According to media reports, the Texas Court of Criminal Appeals upheld the ruling of a lower court, which rejected Linda Carty’s arguments that prosecutors had coerced witnesses and improperly hidden information that could have affected the outcome of her capital murder trial.
Carty, the only British woman on death row in the United States, was convicted in the 2001 suffocation of 20-year-old Joana Rodriguez.
Prosecutors said Carty, who had been living in Houston for about 20 years by the time of her trial, recruited three men to abduct Rodriguez and her newborn in the hopes of saving her relationship with her common-law husband by passing off the child as her own.
Rodriguez and her days-old son, Ray Cabrera, were abducted from their Houston apartment on May 16, 2001. The boy was found safe in a car that same day, but his mother was found suffocated in the trunk of another car. Her arms and legs were wrapped in duct tape, her mouth and nose also were taped and she had a plastic bag over her head.
The three men charged as Carty’s accomplices received long prison terms. Carty was sentenced to death.
Carty’s lawyer, Michael Goldberg, said Wednesday that he was unaware of the ruling and had no immediate comment.

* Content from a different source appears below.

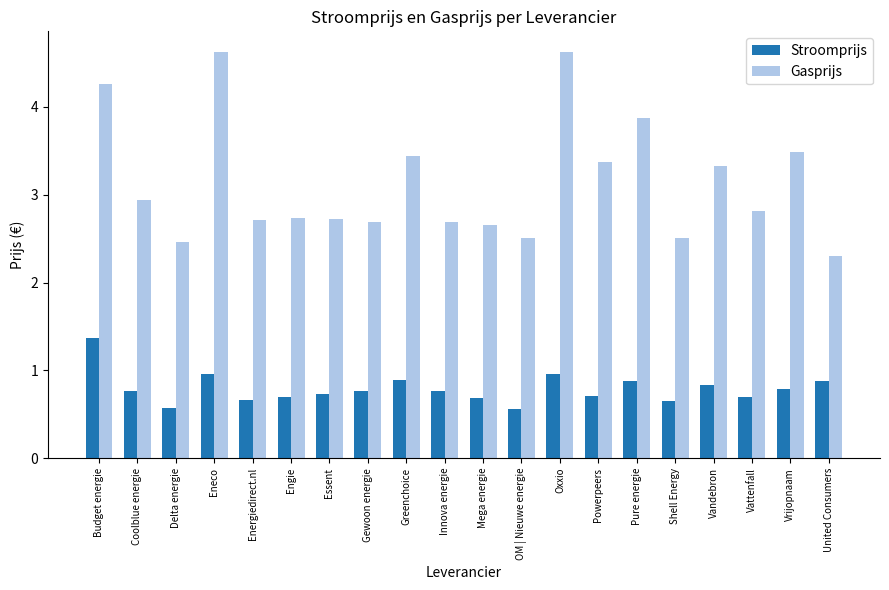

What is the smallest value displayed?

0.6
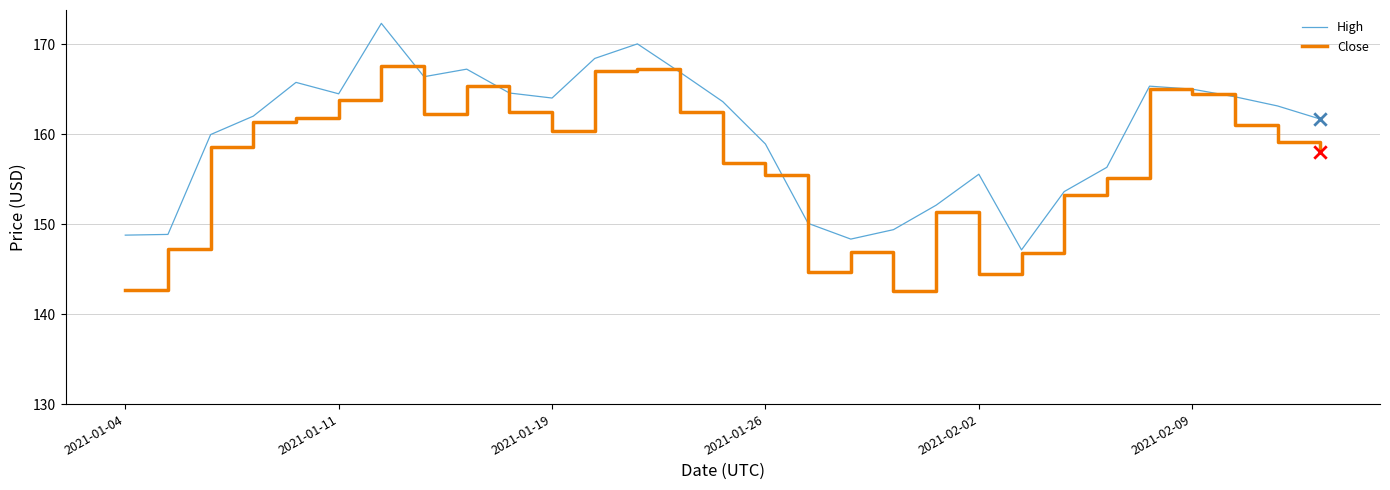

What is the minimum value shown in the chart?

142.6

The appeals court ruling supported the findings of District Judge David Garner, who decided in 2016 that Harris County prosecutors should have turned over some witness statements to Carty’s trial lawyers, but that the evidence was overwhelming and wouldn’t have changed the trial’s outcome. Garner also determined that prosecutors didn’t knowingly use perjured testimony or allow untrue testimony at the trial.
In a concurring opinion joined by two other appeals court judges, Judge Bert Richardson wrote that while Carty’s lawyers contended that prosecutors committed “egregious misconduct,” those claims weren’t supported in the court record.
“None of the evidence eliminates her or even casts reasonable doubt on her role as a party to this offense,” Richardson wrote.
When she was arrested, Carty was on probation for impersonating a federal agent and previously had been arrested for auto theft and drug charges.
She does not yet have an execution date.